Routine cancer screening

Adhering to scientific guidelines for cancer screening can lead to early detection of the disease, making it more treatable. Receiving accurate information from health care providers can also ease fears and debunk myths.

For example, Abar said, a colonoscopy is not the only way to screen for colorectal cancer. Other options include the less invasive sigmoidoscopy or annual stool tests. It’s important that individuals find the best option by consulting a physician.

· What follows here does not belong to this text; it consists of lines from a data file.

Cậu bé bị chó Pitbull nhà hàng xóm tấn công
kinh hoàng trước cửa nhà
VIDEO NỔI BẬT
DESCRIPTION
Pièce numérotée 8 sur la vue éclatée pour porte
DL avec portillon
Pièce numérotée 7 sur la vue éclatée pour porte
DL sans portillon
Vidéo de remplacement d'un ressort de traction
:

  • The colon cancer study involves referring qualified individuals to a physician to coordinate the screening test and sending text messages to encourage follow-up.
  • The lung cancer screening study is similar: researchers engage people who are eligible for a low-dose CT scan to screen for lung cancer and then will evaluate which method works best to encourage patients to complete the process. Through UR Medicine’s Lung Cancer Screening Program, patients can get screened in Rochester and in the region, including Brockport, Canandaigua, Dansville, and Hornell.
  • Early data from the cervical cancer study show that the percentage of women who lack adequate screening is higher in the Rochester region than national averages, demonstrating a great need for cancer prevention services, education, and research, Adler said. Most cases of cervical cancer and related deaths occur in women who have not been screened with routine pap tests.

Adler, Abar, and their team recently received a University of Rochester Research Award to gather pilot data for colon screening and a URMFG Healthcare Innovation two-year pilot award for the lung cancer study. Nancy Wood, M.P.A., M.S., is the project manager. The team collaborates with Wilmot’s Cancer Prevention and Control research program and its Community Outreach and Engagement office.

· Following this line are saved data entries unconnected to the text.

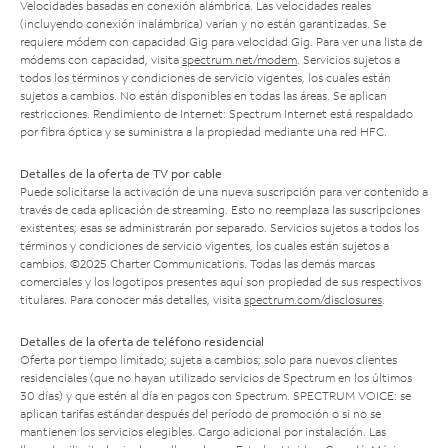
Velocidades basadas en conexión alámbrica. Las velocidades reales
(incluyendo conexión inalámbrica) varían y no están garantizadas. Se
requiere módem con capacidad Gig para velocidad Gig. Para ver una lista de
módems con capacidad, visita
spectrum.net/modem
. Servicios sujetos a
todos los términos y condiciones de servicio vigentes, los cuales están
sujetos a cambios. No están disponibles en todas las áreas. Se aplican
restricciones. Rendimiento de Internet: Spectrum Internet está respaldado
por fibra óptica y se suministra a la propiedad mediante una red HFC.
Detalles de la oferta de TV por cable
Puede solicitarse la activación de una nueva suscripción para ver contenido a
través de cada aplicación de streaming. Esto no reemplaza las suscripciones
existentes; esas se administrarán por separado. Servicios sujetos a todos los
términos y condiciones de servicio vigentes, los cuales están sujetos a
cambios. ©2025 Charter Communications. Todas las demás marcas
comerciales y los logotipos presentes aquí son propiedad de sus respectivos
titulares. Para conocer más detalles, visita
spectrum.com/disclosures
.
Detalles de la oferta de teléfono residencial
Oferta por tiempo limitado; sujeta a cambios; solo para nuevos clientes
residenciales (que no hayan utilizado servicios de Spectrum en los últimos
30 días) y que estén al día en pagos con Spectrum. SPECTRUM VOICE: se
aplican tarifas estándar después del período de promoción o si no se
mantienen los servicios elegibles. Cargo adicional por instalación. Las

Screening for Colon Cancer

  • Colon cancer is becoming more common and deadly. It is the third most common cancer in the U.S., and the third leading cause of cancer deaths.
  • Colon cancer almost always develops from pre-cancerous colorectal polyps, which, in many cases, can be detected and removed before they turn into cancer.
  • Adults ages 45 to 75 should be screened for colon cancer, but millions of people in the U.S. do not adhere to this recommendation.
  • Checking for cancer when a person has no symptoms is best. If cancer is found at this stage, it is often easier to treat.
  • For more information about colorectal cancer screening, talk to your primary care provider. If you don’t have a PCP, you can find one here. If you want to get screened but don’t have insurance, Cancer Services Program of the Finger Lakes may be able to help. Call 1-877-803-8070 to learn more.

Screening for Lung Cancer

  • Lung cancer is the number one cause of cancer deaths in the U.S.
  • Individuals are eligible for a low-dose chest CT to screen for cancer if they are 50 to 80 years old, have smoked a pack a day for 20 years or two packs a day for 10 years (or more), and either still smoke or have quit within the last 15 years.
  • The guidelines were developed by the U.S. Preventive Services Task Force (USPTF), which has also called for prioritizing lung cancer screening for vulnerable, underserved people.
  • Studies show that lung cancer screening and early detection can lead to better outcomes for patients.